United States District Court, E.D. Missouri, Eastern Division

November 22, 2016

DEANITA WATTS, Plaintiff,
v.
U.S BANK, et al. Defendants.

          OPINION, MEMORANDUM AND ORDER

          HENRY EDWARD AUTREY UNITED STATES DISTRICT JUDGE

         This matter is before the Court on Defendants' Motion to Dismiss, [Doc. No. 19] and Plaintiff's “Motion to dismiss all claims with defendants, ” [Doc. No. 29]. For the reasons set forth below, Defendants' Motion will be granted; Plaintiff's Motion will be denied as moot.

■ **Given information**:
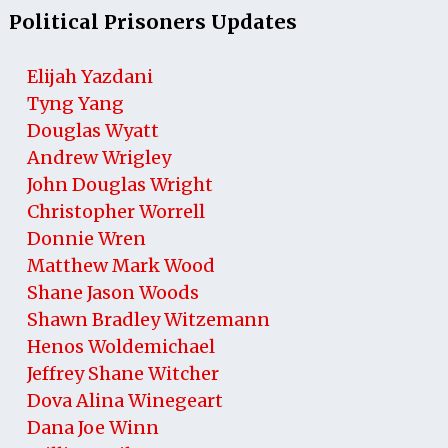
Political Prisoners Updates
Elijah Yazdani
Tyng Yang
Douglas Wyatt
Andrew Wrigley
John Douglas Wright
Christopher Worrell
Donnie Wren
Matthew Mark Wood
Shane Jason Woods
Shawn Bradley Witzemann
Henos Woldemichael
Jeffrey Shane Witcher
Dova Alina Winegeart
Dana Joe Winn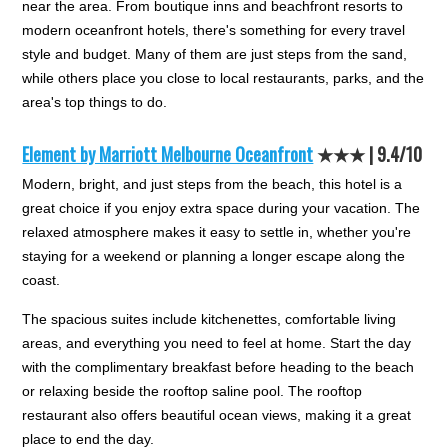
near the area. From boutique inns and beachfront resorts to
modern oceanfront hotels, there's something for every travel
style and budget. Many of them are just steps from the sand,
while others place you close to local restaurants, parks, and the
area's top things to do.
Element by Marriott Melbourne Oceanfront
★★★ |
9.4/10
Modern, bright, and just steps from the beach, this hotel is a
great choice if you enjoy extra space during your vacation. The
relaxed atmosphere makes it easy to settle in, whether you're
staying for a weekend or planning a longer escape along the
coast.
The spacious suites include kitchenettes, comfortable living
areas, and everything you need to feel at home. Start the day
with the complimentary breakfast before heading to the beach
or relaxing beside the rooftop saline pool. The rooftop
restaurant also offers beautiful ocean views, making it a great
place to end the day.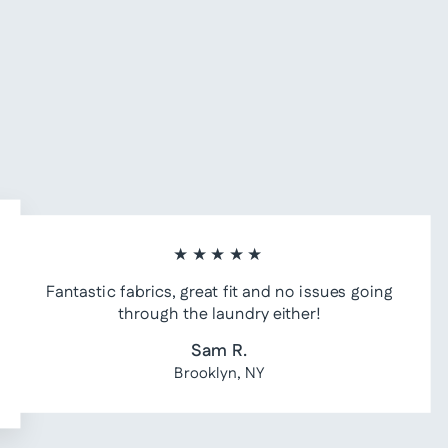
★★★★★
Fantastic fabrics, great fit and no issues going
through the laundry either!
Sam R.
Brooklyn, NY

■ **Task directions**:
In the court order excerpt, what will happen to the plaintiff's motion? Use only the court order excerpt to answer; the records play no part.

■ **Response to the exercise**:
The plaintiff's motion will be denied as moot.